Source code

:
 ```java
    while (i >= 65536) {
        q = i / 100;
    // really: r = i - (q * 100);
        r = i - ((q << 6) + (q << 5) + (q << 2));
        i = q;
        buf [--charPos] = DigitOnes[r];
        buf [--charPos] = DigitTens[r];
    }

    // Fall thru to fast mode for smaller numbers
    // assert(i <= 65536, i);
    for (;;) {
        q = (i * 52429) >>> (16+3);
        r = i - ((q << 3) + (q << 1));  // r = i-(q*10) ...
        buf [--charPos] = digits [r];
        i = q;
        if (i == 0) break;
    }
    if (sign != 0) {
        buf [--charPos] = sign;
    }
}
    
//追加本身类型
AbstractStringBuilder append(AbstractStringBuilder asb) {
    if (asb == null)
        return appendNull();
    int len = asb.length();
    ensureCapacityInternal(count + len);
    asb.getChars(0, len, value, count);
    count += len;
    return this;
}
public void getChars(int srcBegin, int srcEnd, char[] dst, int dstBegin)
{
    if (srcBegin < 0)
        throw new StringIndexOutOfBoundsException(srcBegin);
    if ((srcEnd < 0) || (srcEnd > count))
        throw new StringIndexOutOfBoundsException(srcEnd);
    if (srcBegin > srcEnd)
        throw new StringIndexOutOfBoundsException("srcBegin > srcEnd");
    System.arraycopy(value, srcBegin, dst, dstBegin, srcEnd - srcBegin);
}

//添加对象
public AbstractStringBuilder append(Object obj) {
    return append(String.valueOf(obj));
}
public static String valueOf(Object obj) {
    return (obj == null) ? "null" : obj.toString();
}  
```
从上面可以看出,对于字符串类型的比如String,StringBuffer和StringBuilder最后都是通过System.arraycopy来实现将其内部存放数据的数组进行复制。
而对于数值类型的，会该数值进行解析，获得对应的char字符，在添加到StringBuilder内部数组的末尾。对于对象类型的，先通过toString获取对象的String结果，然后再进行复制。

------------------------------------------------------------

**Task requirements**
Give the number of lines in the listing that include the word "AbstractStringBuilder", without any added words.

**Answer**
2